> [Consigne 1]
Dans les enregistrements, décale de -88 chaque nombre des coordonnées (x, y et profondeur), de la ligne qui contient "right hip: (199, 341, 6)" jusqu'à la fin des enregistrements, dernière ligne comprise. Redonne toutes ces lignes en laissant le reste tel quel.

> [Texte fourni]
Charles-Édouard Guye to Nobel Committee for Physics

Genève, le 20 Janvier 190611 1 Le manuscrit porte un cachet de réception : “K. Vetenskapsakademiens, Nobelkomitéer, Inkom den 24.1.1906”. La lettre comporte huit pages, dont quatre concernent la candidature de Gabriel Lippmann, et ne sont pas transcrites ici. Guye a négligé de signer sa lettre, mais s’est identifié par une autre lettre.

Université de Genève, Faculté des Sciences

Au Comité Nobel de Physique de l’Académie Royale des Sciences de Stockholm

Monsieur le Président et Messieurs,

Pour répondre à la demande que vous m’avez fait l’honneur de m’adresser concernant le prix Nobel de Physique, je me permets de soumettre à votre appréciation les considérations suivantes :

Parmi les physiciens actuels dont l’activité a contribué le plus largement au développement de la physique, je crois bien faire retenir votre attention sur deux noms particulièrement méritants.

D’abord M. Henri Poincaré Membre de l’Institut de France, l’illustre mathématicien dont les ouvrages de physique mathématique ont embrassé un domaine très étendu et ont grandement contribué à établir une corrélation entre les diverses parties de la physique.

Sous ce rapport l’œuvre de M. Poincaré a déterminé un mouvement intellectuel considérable. D’une part en effet, M. Poincaré a commenté et rendu accessible à de nombreux physiciens l’œuvre de Maxwell, et d’autre part son sens critique si pénétrant a permis une analyse comparative très profonde des théories les plus délicates qui en découlent ou qui s’y rattachent (Ampère, Weber, Helmholtz, Hertz, Lorentz, Larmor).

Assurément, c’est à Hertz en premier lieu que revient l’honneur d’avoir par ses recherches théoriques et expérimentales inauguré une ère nouvelle; et s’il eut vécu, il est à présumer que l’Académie Royale de Stockholm le compterait déjà au nombre des lauréats du Prix Nobel. Mais l’œuvre commencée par Hertz et que la mort est venue interrompre, M. Poincaré a eu le très grand mérite d’avoir plus que tout autre physicien peut-être, contribué à la rendre féconde.

> [Consigne 2]
Reproduis à l'identique le passage de la lettre qui va de "Pour répondre à" jusqu'à "noms particulièrement méritants." inclus.

> [Données sources]
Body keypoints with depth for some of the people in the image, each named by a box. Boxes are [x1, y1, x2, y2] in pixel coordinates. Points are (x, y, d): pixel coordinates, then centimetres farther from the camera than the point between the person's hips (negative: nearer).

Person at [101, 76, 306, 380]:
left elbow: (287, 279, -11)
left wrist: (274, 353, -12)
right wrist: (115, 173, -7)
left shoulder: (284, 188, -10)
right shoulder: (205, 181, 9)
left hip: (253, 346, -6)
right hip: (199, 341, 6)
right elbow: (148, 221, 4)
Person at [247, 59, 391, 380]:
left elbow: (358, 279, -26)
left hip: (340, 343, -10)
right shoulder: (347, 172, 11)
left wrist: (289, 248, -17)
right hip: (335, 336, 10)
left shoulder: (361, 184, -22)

> [Zone de réponse 1]
right hip: (111, 253, -82)
right elbow: (60, 133, -84)
Person at [247, 59, 391, 380]:
left elbow: (270, 191, -114)
left hip: (252, 255, -98)
right shoulder: (259, 84, -77)
left wrist: (201, 160, -105)
right hip: (247, 248, -78)
left shoulder: (273, 96, -110)

> [Zone de réponse 2]
Pour répondre à la demande que vous m’avez fait l’honneur de m’adresser concernant le prix Nobel de Physique, je me permets de soumettre à votre appréciation les considérations suivantes :

Parmi les physiciens actuels dont l’activité a contribué le plus largement au développement de la physique, je crois bien faire retenir votre attention sur deux noms particulièrement méritants.